Start of RECORDS TO PROCESS
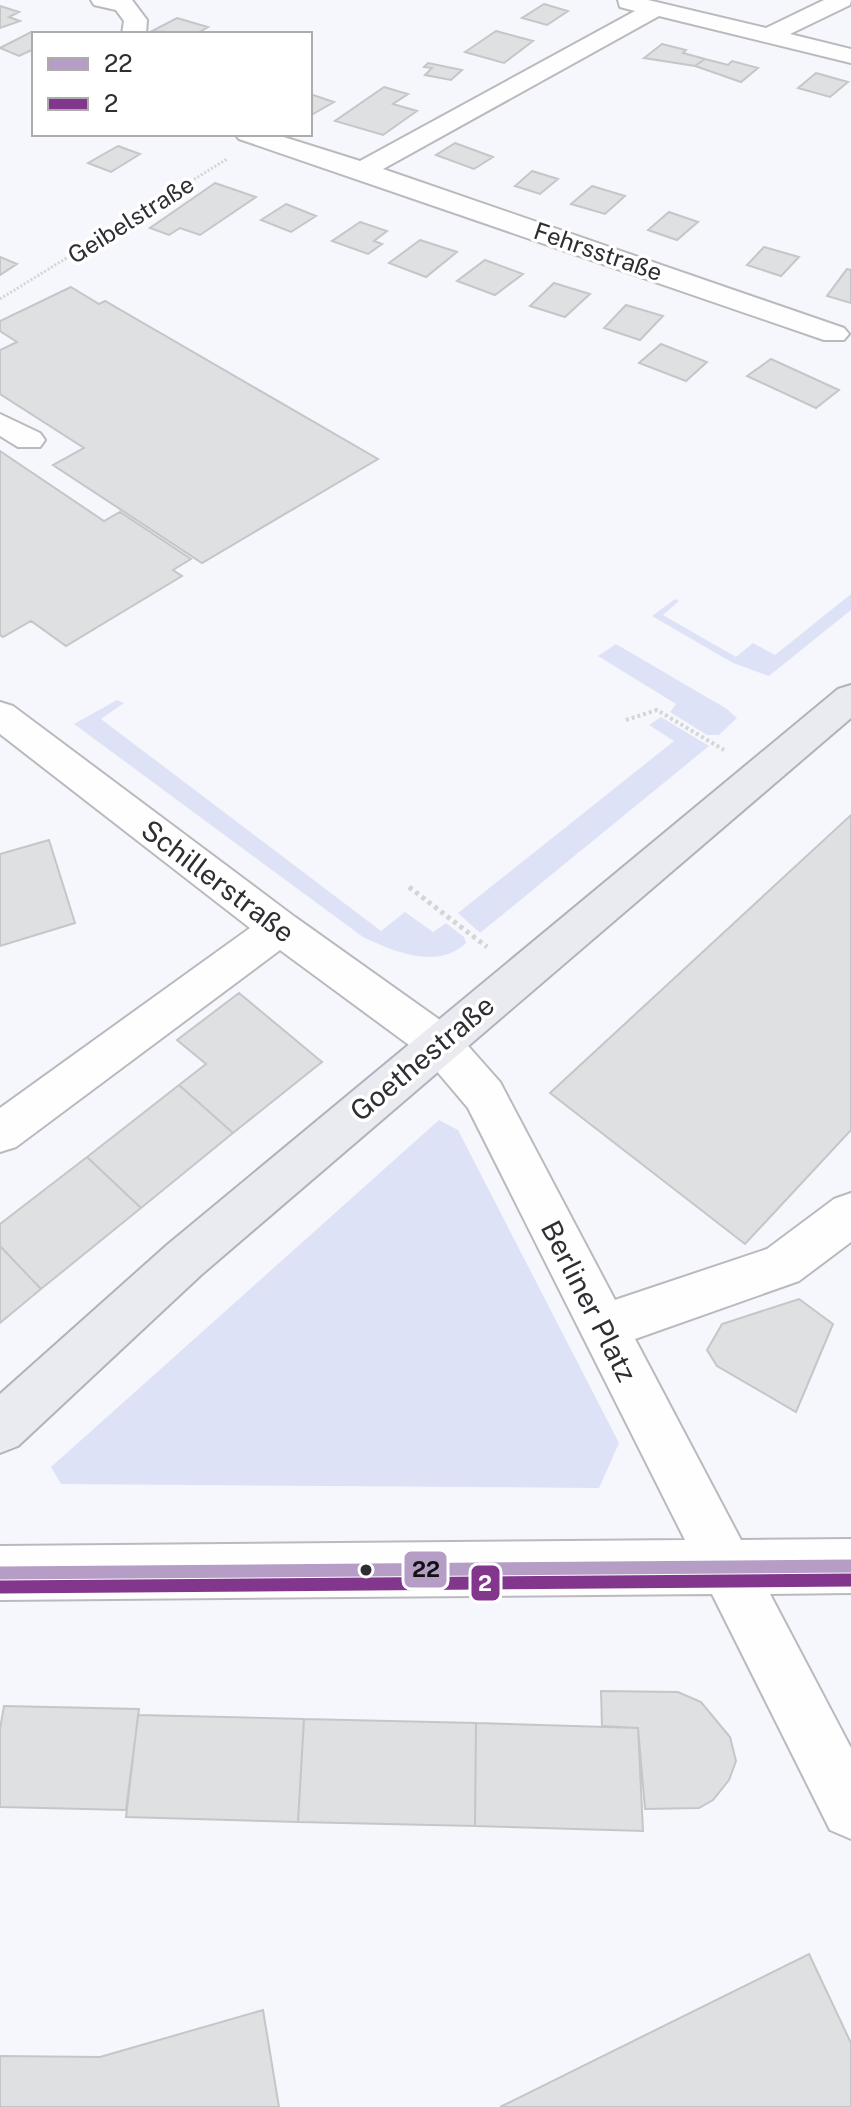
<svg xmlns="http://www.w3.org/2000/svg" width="851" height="2107" viewBox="0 0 851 2107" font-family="'Public Sans',sans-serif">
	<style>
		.green { fill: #dee2f6 }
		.building { fill: #dee0e1; stroke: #c4c6c7; stroke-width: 2 }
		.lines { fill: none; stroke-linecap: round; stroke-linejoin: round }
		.minor-casing { stroke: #bababe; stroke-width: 4 }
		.major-casing { stroke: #b1b2bd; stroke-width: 4 }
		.path-far2 { stroke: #d5d5d8; stroke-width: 3; stroke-dasharray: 2 2; stroke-linecap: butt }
		.path-far1 { stroke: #d5d5d8; stroke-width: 4; stroke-dasharray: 3 3; stroke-linecap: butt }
		.path { stroke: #d5d5d8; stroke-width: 5; stroke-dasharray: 4 4; stroke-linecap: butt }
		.minor { fill: #fefeff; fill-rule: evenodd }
		.major { fill: #eaebf0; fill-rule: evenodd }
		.bus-1-casing { stroke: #fff; stroke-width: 19 }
		.bus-2-casing { stroke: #fff; stroke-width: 19 }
		.bus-1 { stroke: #b59dc6; stroke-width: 13 }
		.bus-2 { stroke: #82368c; stroke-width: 13 }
		.bus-dot { fill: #2f2f33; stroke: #fff; stroke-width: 3 }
		.labels { text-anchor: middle; stroke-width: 7; stroke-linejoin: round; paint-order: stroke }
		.far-street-label { font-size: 24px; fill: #2f2f33; stroke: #fff }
		.street-label { font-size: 28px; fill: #2f2f33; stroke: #fff }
		.line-badge { stroke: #fff; stroke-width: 3 }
		.badge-label { font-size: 22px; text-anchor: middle; font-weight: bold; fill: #fff }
		.pale-badge-label { font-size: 22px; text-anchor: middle; font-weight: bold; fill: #111 }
	</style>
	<rect width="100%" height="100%" fill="#f6f7fc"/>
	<path class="green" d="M851,594V610L769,676L733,663L652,616L675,599L679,601L663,615L736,657L753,643L775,655Z
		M616,644L727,709L737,718L719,735H707L670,712L676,704L598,656Z
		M117,700L124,703L101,719L381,931L405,912L433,932L446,923L464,937L466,943C438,970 394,952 363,937L74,724Z
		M661,717L709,746L480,933L458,913L674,741L649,725Z
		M439,1120L458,1130L619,1443L599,1488L61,1484L51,1467Z"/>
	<path class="building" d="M544,4L568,11L547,25L522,18Z
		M0,6L19,12L9,17L20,21L0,28Z
		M177,18L208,27L196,34L152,31Z
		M496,31L533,41L504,63L465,52Z
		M31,32L35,34L34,49L19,56L0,48Z
		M662,44L686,50L683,53L705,59L695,66L644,58Z
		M705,59L728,65L732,61L758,68L741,82L695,66Z
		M428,63L462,70L451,80L425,75L432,68L424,67Z
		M816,73L848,82L830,97L798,88Z
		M384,87L408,94L393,104L417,111L383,135L335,121Z
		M310,94L334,102L313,114L310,113Z
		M455,143L493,157L474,169L436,155Z
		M118,146L140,154L111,172L88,163Z
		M532,171L558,179L540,194L515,186Z
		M215,183L256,197L200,235L180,228L169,235L150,228Z
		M592,186L625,196L605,214L571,204Z
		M286,204L316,216L291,232L261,220Z
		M669,212L698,222L677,240L648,230Z
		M360,222L387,231L374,241L382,244L368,254L332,241Z
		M420,240L457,252L426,277L389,263Z
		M764,247L799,257L781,276L747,265Z
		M0,257L17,264L0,275Z
		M485,260L523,274L495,295L457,281Z
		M847,269L851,270V303L827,296Z
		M554,283L590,294L565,317L530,306Z
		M71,287L99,304L105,301L378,459L202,563L53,465L84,448L0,394V350L17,342L0,331V321Z
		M626,305L663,316L640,340L604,328Z
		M661,344L707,362L686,381L639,363Z
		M771,359L839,390L816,408L747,376Z
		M0,451L104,521L120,512L191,559L173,570L182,576L66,646L31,621L3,637L0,635Z
		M851,815V1130L745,1244L550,1093Z
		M49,840L75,923L0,946V854Z
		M239,993L322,1062L233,1133L179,1085L206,1064L177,1040Z
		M179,1085L233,1133L141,1208L87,1157Z
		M87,1157L141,1208L41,1289L0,1246V1224Z
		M0,1246L41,1289L0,1323Z
		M799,1299L833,1324L796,1412L717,1366L707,1350L722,1324Z
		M601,1691L678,1692L701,1702L730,1737L736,1761L729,1780L713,1800L699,1808L645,1809L638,1728L602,1726Z
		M4,1706L139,1709L126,1810L0,1807V1729Z
		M138,1715L304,1719L298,1822L126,1817Z
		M304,1719L476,1723L475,1826L298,1822Z
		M476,1723L638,1728L643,1831L475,1826Z
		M809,1954L851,2043V2107H500Z
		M263,2010L279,2107H0V2056L100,2057Z"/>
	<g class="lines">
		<defs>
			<path id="minor" d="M91,0H132L147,20L146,34H122L124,21L116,10L94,5Z
				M618,0H648L766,28L824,0H851L850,5L790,34L851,49V63L659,16L383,169L844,328L849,334L844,340H824L239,139L235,134H274L360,161L635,11L620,7Z
				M0,414L40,433L45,440L40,447H18L0,436Z
				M0,702L13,706L295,917L454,1030L500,1082L615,1300L767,1249L834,1199L851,1193V1242L799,1281L635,1339L741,1540L851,1539V1593L770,1594L851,1748V1839L830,1830L712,1594L0,1600V1546L685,1540L468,1108L424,1056L280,950L16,1147L0,1152V1108L250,928L0,734Z"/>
			<path id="major" d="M851,685V718L201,1275L18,1446L0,1453V1394L167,1245L838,689Z"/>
		</defs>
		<use href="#minor" class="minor-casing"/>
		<use href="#major" class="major-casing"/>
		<path class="path-far2" d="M0,299L227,159"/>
		<path class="path-far1" d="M626,720L657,710L724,750"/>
		<path class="path" d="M409,887L487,947"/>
		<use href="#minor" class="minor"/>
		<use href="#major" class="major"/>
		<defs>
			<path id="bus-1" d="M0,1573L851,1566"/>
			<path id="bus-2" d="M0,1587L851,1580"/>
		</defs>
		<use href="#bus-1" class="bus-1-casing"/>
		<use href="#bus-2" class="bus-2-casing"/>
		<use href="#bus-1" class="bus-1"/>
		<use href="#bus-2" class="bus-2"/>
	</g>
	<circle class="bus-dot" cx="366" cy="1570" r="7"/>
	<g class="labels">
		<g class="far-street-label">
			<text transform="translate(131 220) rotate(-32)" y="8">Geibelstraße</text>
			<text transform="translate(598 252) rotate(19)" y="8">Fehrsstraße</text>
		</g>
		<g class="street-label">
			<text transform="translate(218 881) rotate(37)" y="10">Schillerstraße</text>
			<text transform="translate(422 1058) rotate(-40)" y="10">Goethestraße</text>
			<text transform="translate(589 1301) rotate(63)" y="10">Berliner Platz</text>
		</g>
	</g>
	<g class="line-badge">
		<rect x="403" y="1550" width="45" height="39" rx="8" fill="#b59dc6"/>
		<rect x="470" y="1564" width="31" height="38" rx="8" fill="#82368c"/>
	</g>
	<g class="badge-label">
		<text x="485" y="1591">2</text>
	</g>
	<g class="pale-badge-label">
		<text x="426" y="1577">22</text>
	</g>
	<rect x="32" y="32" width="280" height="104" fill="#ffffff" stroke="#acacad" stroke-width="2"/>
	<rect x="48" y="58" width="40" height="12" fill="#b59dc6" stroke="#acacad" stroke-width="2"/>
	<text x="104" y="72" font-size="24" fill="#2f2f33">22</text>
	<rect x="48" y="98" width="40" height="12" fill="#82368c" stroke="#acacad" stroke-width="2"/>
	<text x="104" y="112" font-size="24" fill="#2f2f33">2</text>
</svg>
End of RECORDS TO PROCESS
**WORK TASK:** Wherever "lines" turns up in the records, copy the whole line.

**PROBLEM SOLUTION:**
		.lines { fill: none; stroke-linecap: round; stroke-linejoin: round }
	<g class="lines">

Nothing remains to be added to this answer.